A grande questão é que algumas regras foram mudadas durante a crise, e a expectativa daqueles que atuam (e também os que torcem) pela recuperação, ainda segue o padrão com as regras antigas. Vejamos o caso de duas reportagens publicadas nesta edição, ambas na editoria de Economia. A Boa Vista SCPC, empresa que concentra grande parte dos registros de proteção ao crédito do Brasil, informou ao Correio do Estado que o índice de recuperação de crédito está em queda, assim como a inadimplência. A causa do primeiro, conforme será detalhado adiante, é que os endividados tem enfrentado dificuldades para pagar seus compromissos, e o motivo do segundo, é o reflexo da outra: quem não tem dívida, está pensando duas vezes antes de consumir - sobretudo à prazo - e ficar endividado novamente.
A segunda reportagem, mostra que tem aumentado a demanda de trabalhos executados por hora ou por dia, o que na nova legislação trabalhista é chamado de contrato de trabalho intermitente. Em um universo de grande desemprego, ainda que a remuneração desta modalidade de trabalho possa não alcançar a mesma do trabalho fixo, ela é importante porque trata-se de uma ocupação.
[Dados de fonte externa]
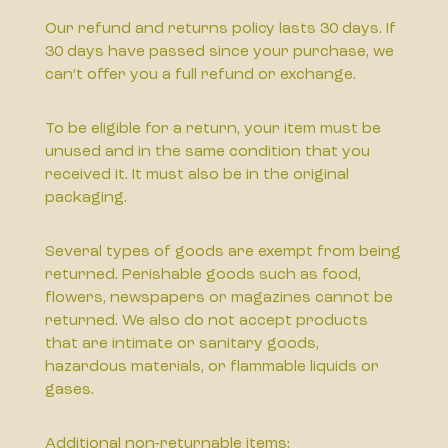
Our refund and returns policy lasts 30 days. If
30 days have passed since your purchase, we
can’t offer you a full refund or exchange.
To be eligible for a return, your item must be
unused and in the same condition that you
received it. It must also be in the original
packaging.
Several types of goods are exempt from being
returned. Perishable goods such as food,
flowers, newspapers or magazines cannot be
returned. We also do not accept products
that are intimate or sanitary goods,
hazardous materials, or flammable liquids or
gases.
Additional non-returnable items:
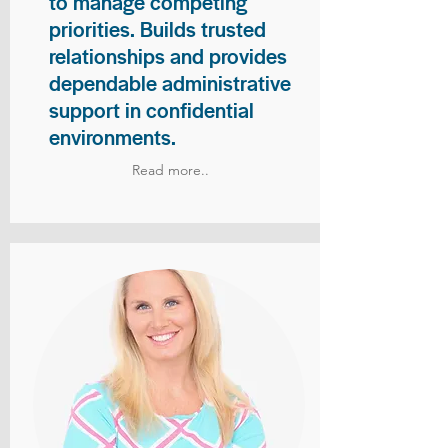
to manage competing
priorities. Builds trusted
relationships and provides
dependable administrative
support in confidential
environments.
Read more..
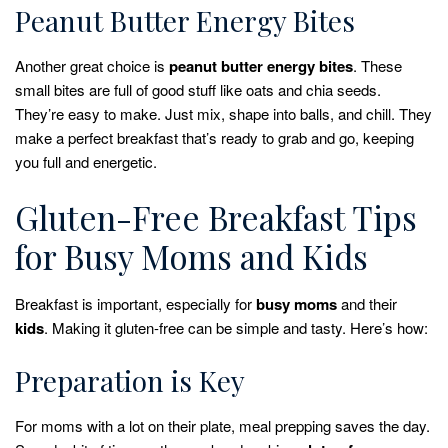
Peanut Butter Energy Bites
Another great choice is
peanut butter energy bites
. These
small bites are full of good stuff like oats and chia seeds.
They’re easy to make. Just mix, shape into balls, and chill. They
make a perfect breakfast that’s ready to grab and go, keeping
you full and energetic.
Gluten-Free Breakfast Tips
for Busy Moms and Kids
Breakfast is important, especially for
busy moms
and their
kids
. Making it gluten-free can be simple and tasty. Here’s how:
Preparation is Key
For moms with a lot on their plate, meal prepping saves the day.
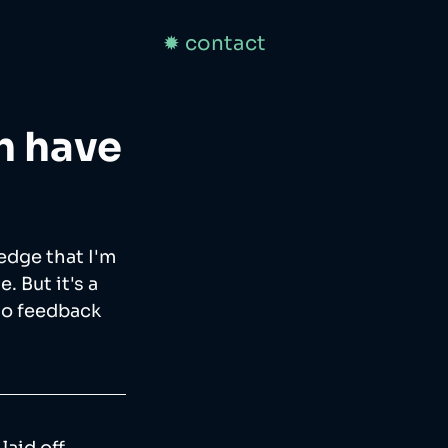
✹ contact
h have
edge that I'm 
 But it's a 
to feedback 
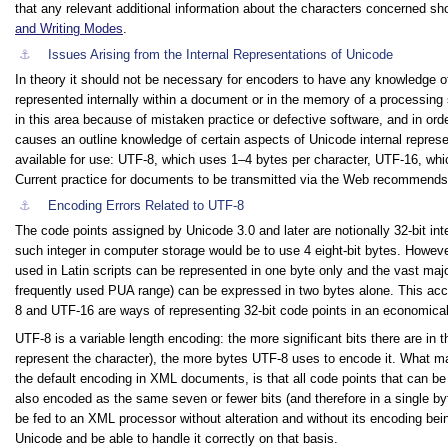
that any relevant additional information about the characters concerned s
and Writing Modes
.
⚓︎
Issues Arising from the Internal Representations of Unicode
In theory it should not be necessary for encoders to have any knowledge 
represented internally within a document or in the memory of a processing
in this area because of mistaken practice or defective software, and in ord
causes an outline knowledge of certain aspects of Unicode internal represe
available for use: UTF-8, which uses 1–4 bytes per character, UTF-16, wh
Current practice for documents to be transmitted via the Web recommends
⚓︎
Encoding Errors Related to UTF-8
The code points assigned by Unicode 3.0 and later are notionally 32-bit in
such integer in computer storage would be to use 4 eight-bit bytes. Howe
used in Latin scripts can be represented in one byte only and the vast ma
frequently used PUA range) can be expressed in two bytes alone. This acc
8 and UTF-16 are ways of representing 32-bit code points in an economica
UTF-8 is a variable length encoding: the more significant bits there are in
represent the character), the more bytes UTF-8 uses to encode it. What make
the default encoding in XML documents, is that all code points that can be 
also encoded as the same seven or fewer bits (and therefore in a single by
be fed to an XML processor without alteration and without its encoding being
Unicode and be able to handle it correctly on that basis.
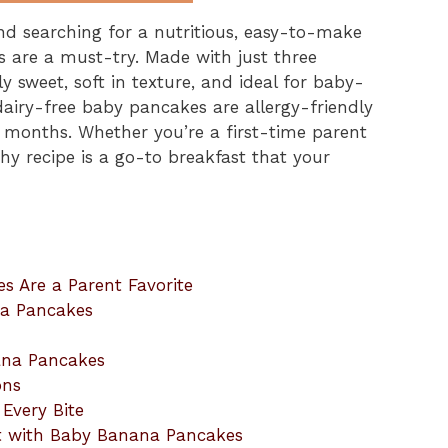
and searching for a nutritious, easy-to-make
 are a must-try. Made with just three
y sweet, soft in texture, and ideal for baby-
dairy-free baby pancakes are allergy-friendly
x months. Whether you’re a first-time parent
hy recipe is a go-to breakfast that your
 Are a Parent Favorite
na Pancakes
ana Pancakes
ons
Every Bite
t with Baby Banana Pancakes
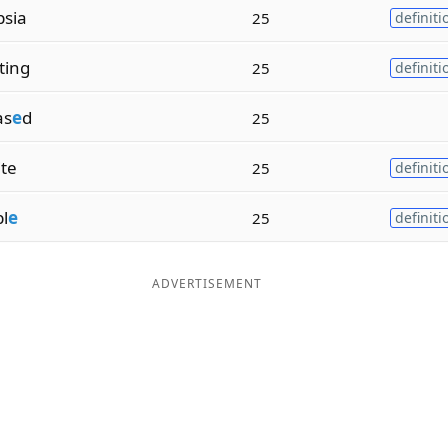
psia
25
definiti
ting
25
definiti
as
e
d
25
ite
25
definiti
l
e
25
definiti
ADVERTISEMENT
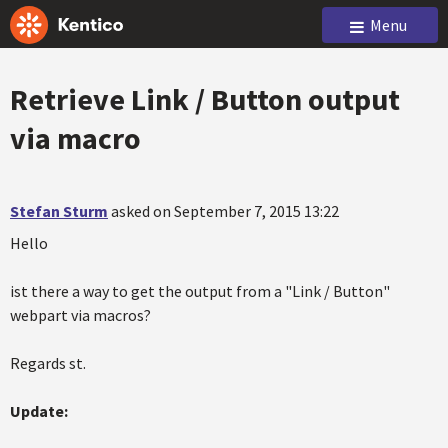
Menu
Retrieve Link / Button output
via macro
Stefan Sturm
asked on September 7, 2015 13:22
Hello
ist there a way to get the output from a "Link / Button"
webpart via macros?
Regards st.
Update:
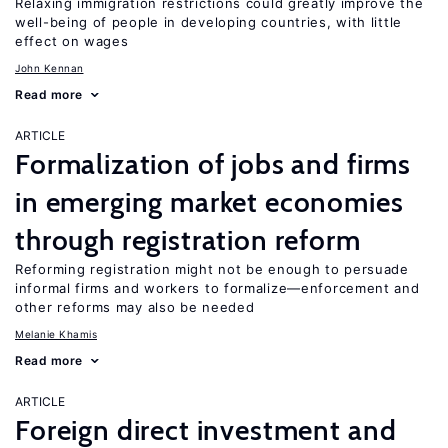
Relaxing immigration restrictions could greatly improve the
well-being of people in developing countries, with little
effect on wages
John Kennan
Read more
ARTICLE
Formalization of jobs and firms
in emerging market economies
through registration reform
Reforming registration might not be enough to persuade
informal firms and workers to formalize—enforcement and
other reforms may also be needed
Melanie Khamis
Read more
ARTICLE
Foreign direct investment and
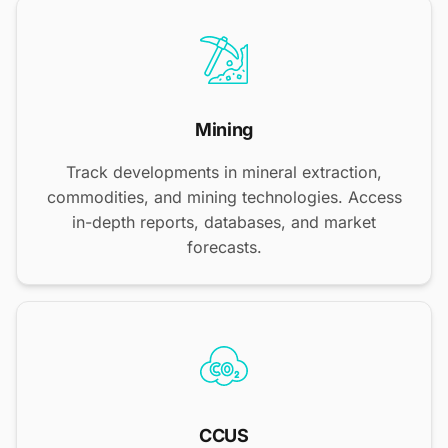
Mining
Track developments in mineral extraction,
commodities, and mining technologies. Access
in-depth reports, databases, and market
forecasts.
CCUS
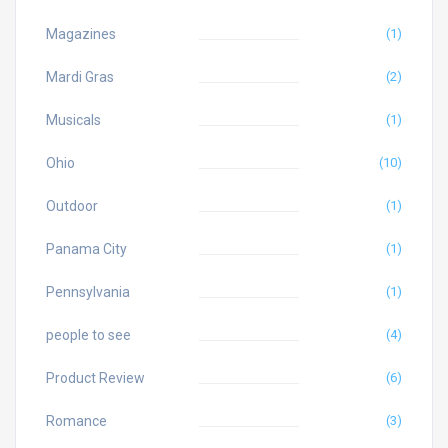
Magazines
(1)
Mardi Gras
(2)
Musicals
(1)
Ohio
(10)
Outdoor
(1)
Panama City
(1)
Pennsylvania
(1)
people to see
(4)
Product Review
(6)
Romance
(3)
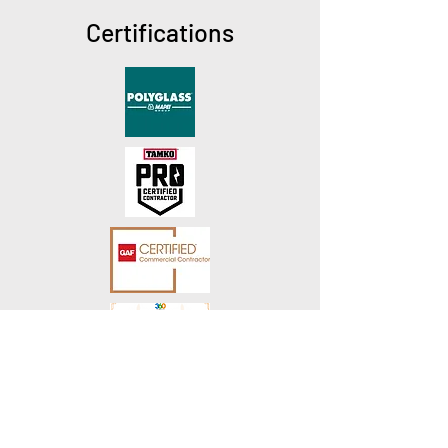
Certifications
How to contact us!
A mais recente das mudanças, que ainda precisa ser aprovada pelo Senado para ser promulgada, é a Proposta de Emenda Constitucional da Reforma da Previdência. Ela acompanha este mesmo dinamismo que passou a vigorar com a alteração em outras estruturas legislativas, e em sua essência, alivia a carga do governo sobre o pagamento de alguns benefícios sociais, e por outro, abre espaço para se repensar muitas contribuições previdenciárias que oneram a folha de pagamento dos trabalhos formais.
Por isso, com um compartilhamento maior dos riscos das atividades econômicas entre todos os setores e relações menos duradouras e perenes, como no trabalho intermitente, é natural que, aos poucos, o padrão de consumo no Brasil fique similar ao de outros países, como alguns europeus, Estados Unidos e México, por exemplo. Por lá, muitos trabalham por dia, por hora ou por ano, e costumam consumir - sobretudo no pequeno varejo - à vista, e não por meio de crediário ou compras parceladas. O termômetro do SCPC certamente, está captando esta mudança por aqui.